Some say the mulo walks abroad by day; others that he moves only at night and must return to his grave by cockcrow. Either way, he can also be active precisely at noon, when nothing casts a shadow—a sort of witching hour in reverse. Not quite a reanimated corpse but not exactly a ghost either, the mulo is something in between—a kind of posthumous double that, though tethered to the grave, can nonetheless wander at will. Though the mulo is greatly feared for his often brutally sexual depredations, he is almost never a bloodsucker. In fact, his adventures are comically folkloric. Many aspects of his legend have been gathered from those of the vampire—the sharpened hawthorn stake, decapitation, and burning, to name just a few of the various methods used to well and truly dispatch him. This makes it likely that, as far as vampires are concerned, the gypsy got more than he gave.

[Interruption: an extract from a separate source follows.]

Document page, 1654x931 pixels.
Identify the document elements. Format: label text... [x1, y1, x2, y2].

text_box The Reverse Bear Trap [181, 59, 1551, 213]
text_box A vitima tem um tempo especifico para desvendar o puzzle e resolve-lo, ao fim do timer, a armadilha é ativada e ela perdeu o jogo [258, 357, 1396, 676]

On the other hand, there are those offerings. Yes, the mulo can wander, but he must always return to the grave—there to be propitiated with offerings of food and milk in a rite that might be as old as India. So, too, might be the belief in its universality. Vampirism, to the gypsy, is a principle of nature, as applicable to animals and plants as it is to humans. Pumpkins and melons, to name the two most famous examples, often turn into vampires.
All things, it seems, are full of more than just gods.